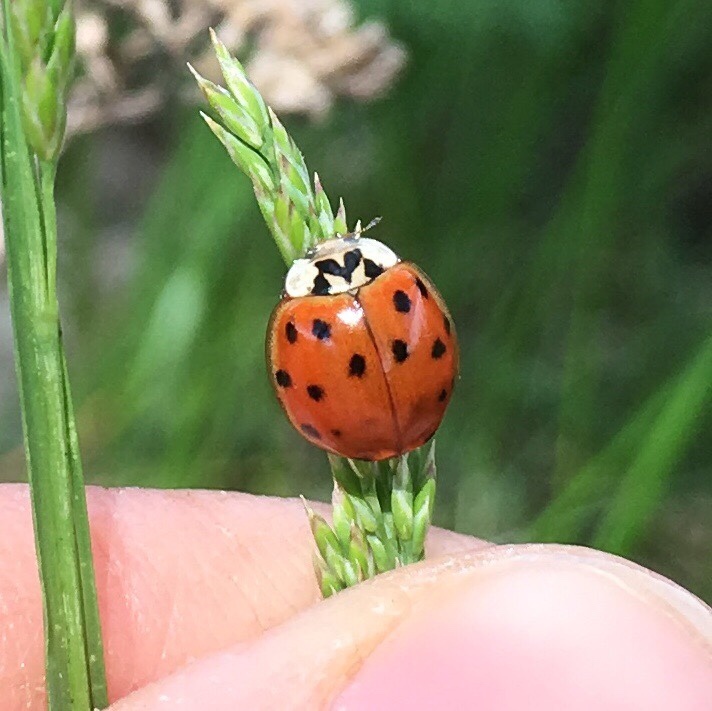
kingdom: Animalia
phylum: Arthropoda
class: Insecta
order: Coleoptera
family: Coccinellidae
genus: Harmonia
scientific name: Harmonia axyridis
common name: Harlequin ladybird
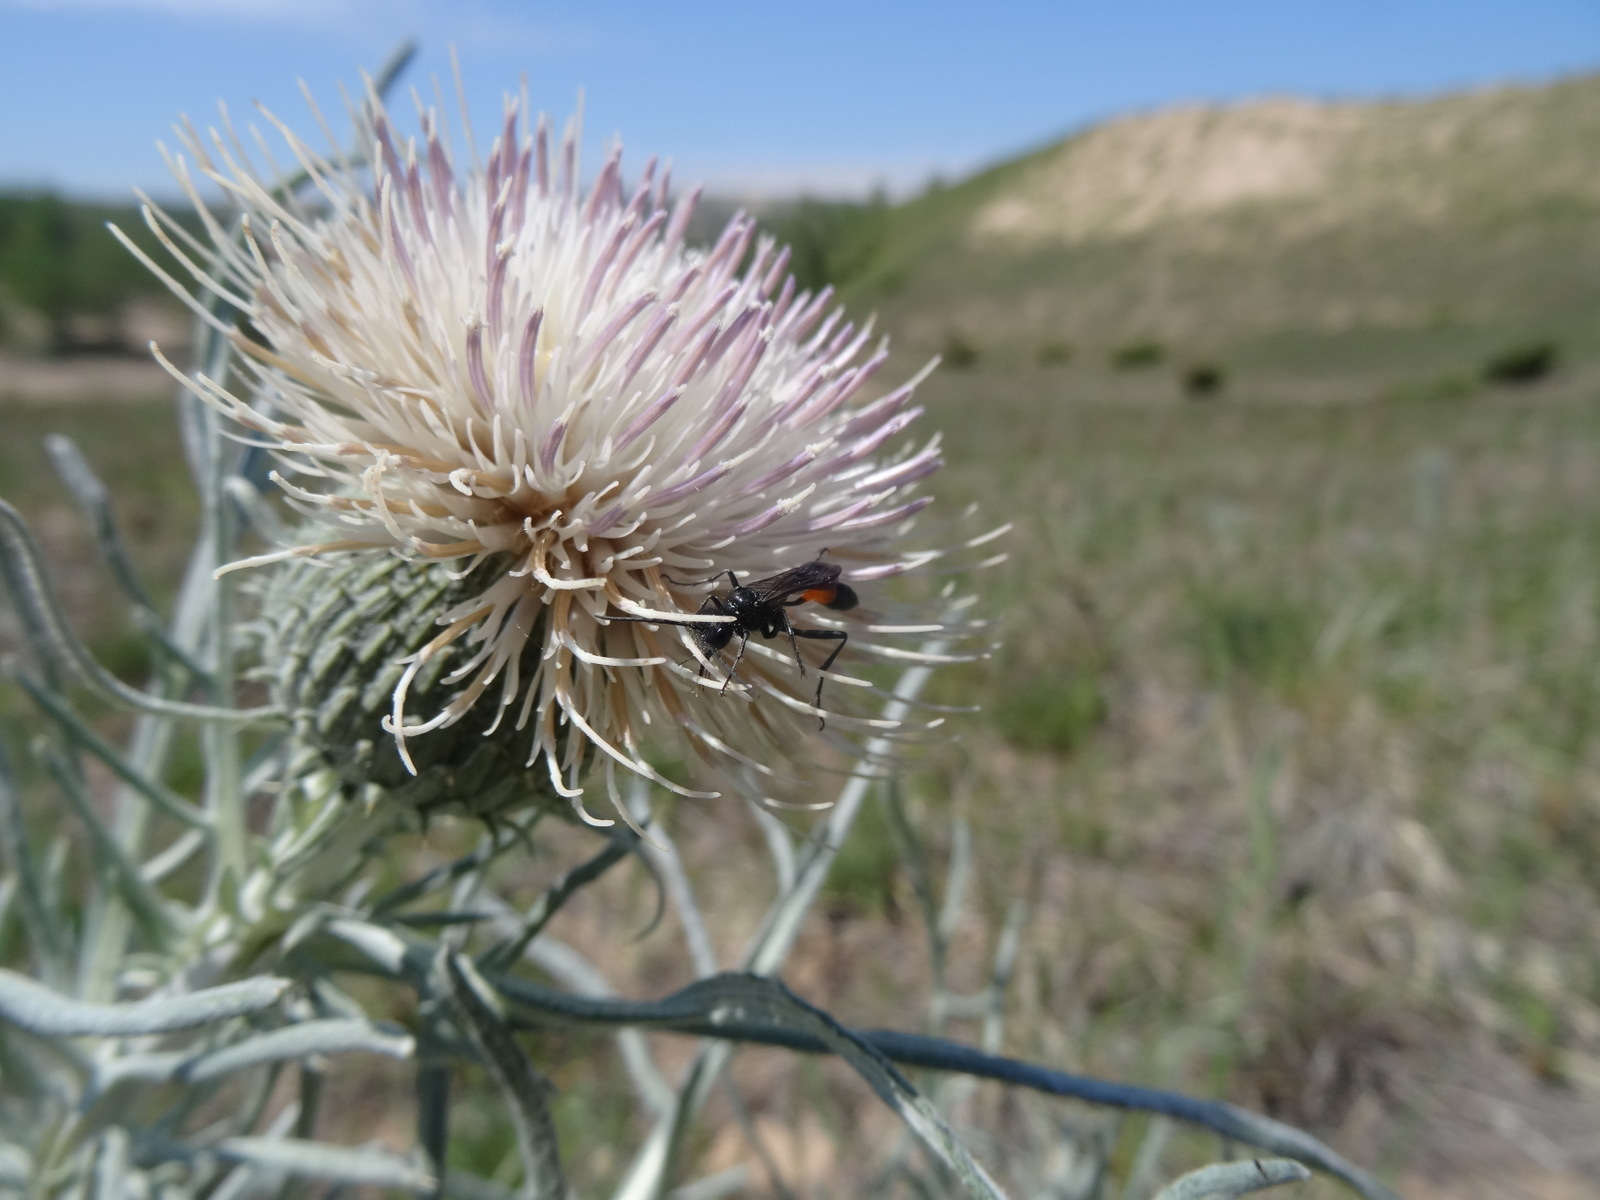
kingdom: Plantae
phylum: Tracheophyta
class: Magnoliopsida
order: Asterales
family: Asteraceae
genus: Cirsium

------------------------------------------------

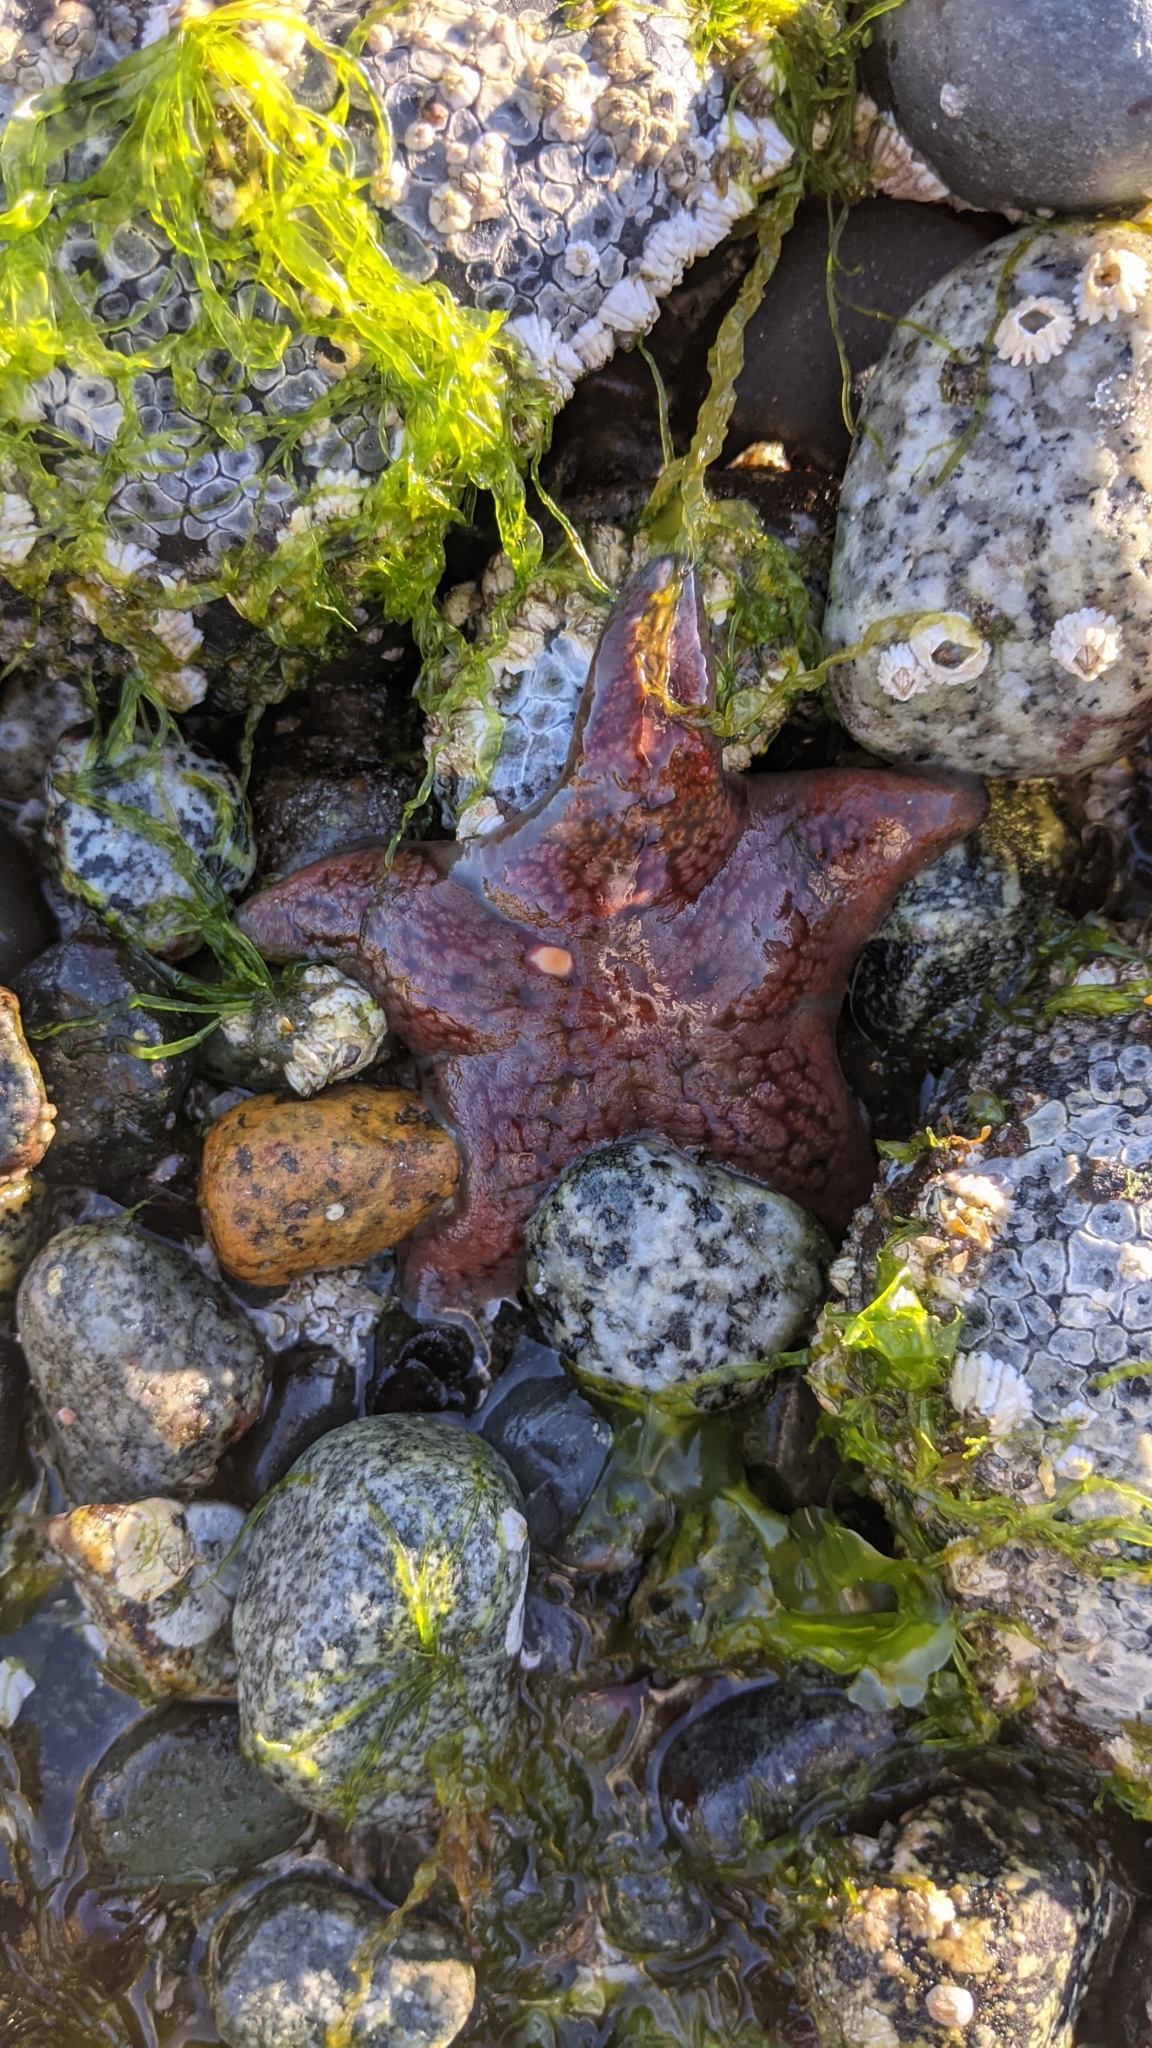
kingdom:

------------------------------------------------

### Problem to solve
Rewrite the rows between the line holding "order: Coleoptera" and the line holding "family: Asteraceae", inclusive, substituting "vernacular name" for "common name" and keeping everything else unchanged. Leave the pictures out.

### Reply to the task
order: Coleoptera
family: Coccinellidae
genus: Harmonia
scientific name: Harmonia axyridis
vernacular name: Harlequin ladybird
kingdom: Plantae
phylum: Tracheophyta
class: Magnoliopsida
order: Asterales
family: Asteraceae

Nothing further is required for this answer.